/
NUTRINTG File Fetcher [WORK IN PROGRESS]

NUTRINTG File Fetcher [WORK IN PROGRESS]

Simple explanation

Every day morning child extracts are created for all non-USA markets together with Enterprise files. Around 15:00 (Warsaw Time Zone) files for USA are created. In both cases files are automatically posted on Inbound SFTP.

Fetcher is responsible for fetching all files which weren’t yet processed and uploading those to s3 fetched folder.

Infrastructure

All infrastructure are placed in AWS cloud.

Bucket on s3 - place where fetched files are being stored

NoSQL DB - MongoDB / DocumentDB - used to store metadata and errored metadata

Most important process properties

Property

Description

Example

Property

Description

Example

process.fixed-delay

Polling interval in mills

5000

process.remoteDirectory

Directory on source sftp from where files are being fetched

Export/UAT

process.fileNamePattern

Pattern for matching metadata stored in filename and for filtering not needed files

(?<filename>(?<brandOrgCode>[^]*)(?<tableName>\D*)_?(?<date>[0-9]{8})(\.csv))

process.destinationPathTemplate

Path on s3 bucket where to store fetched files

fetched/${date}/${filename}

process.retryCount

Number of upload attempt during fetching file

3

Flow chart

 

Flow chart - elements explanation

Source SFTP - One of SFTP where files extracted by SFMC are stored.

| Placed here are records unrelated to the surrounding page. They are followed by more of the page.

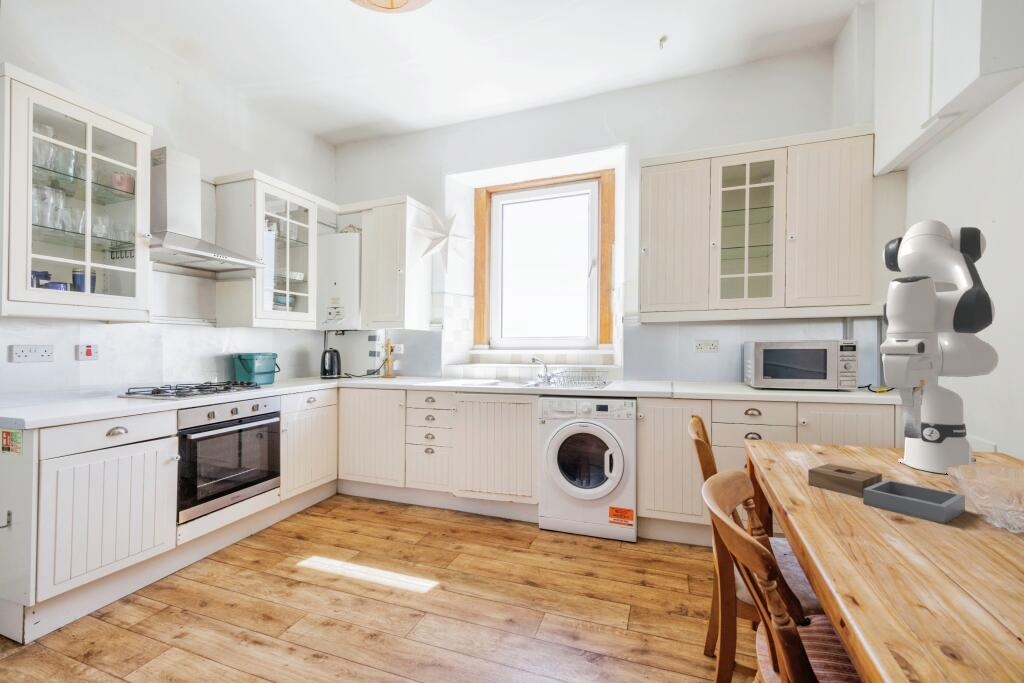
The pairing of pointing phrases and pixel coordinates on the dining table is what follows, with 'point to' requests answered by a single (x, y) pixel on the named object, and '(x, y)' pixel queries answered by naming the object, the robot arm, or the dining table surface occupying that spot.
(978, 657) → the dining table surface
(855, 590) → the dining table surface
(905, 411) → the clear capped tube
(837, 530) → the dining table surface
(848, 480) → the block
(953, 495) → the tray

Poller is rotating between those SFTPs.

Files filtering - After obtaining list of files on current SFTP we filter out following files:

  • Not matching pattern specified in properties

  • Files already processed - entries for those files are in sfmcToCdpFileFetcher_fileMetaDataStore collection

  • Files already processed but with errors - entries for those files are in sfmcToCdpFileFetcher_erroredFileMetaDataStore collection

  • Files currently processed - entries for those files are in sfmcToCdpFileFetcher_progressMark collection

Resolve destination path - Basing on file name and using pattern in properties we are getting information about date of batch. With this information and properties we can create destination path on s3 bucket.

Add progress mark - Creating entry in mongo that file is currently being processed

Upload file to s3 bucket - Uploading files by parts (decided by properties) to s3 bucket destination (choosed by destination path in previous case)

Save metadata - In this step we are already sure that file got uploaded and thats why we are adding it to sfmcToCdpFileFetcher_fileMetaDataStore collection

Remove progress mark - we can now remove entry in sfmcToCdpFileFetcher_progressMark collection

Save errored metadata - Entry is getting added to sfmcToCdpFileFetcher_erroredFileMetaDataStore collection. Beside file name there is also stacktrace of error which caused failed processing of file.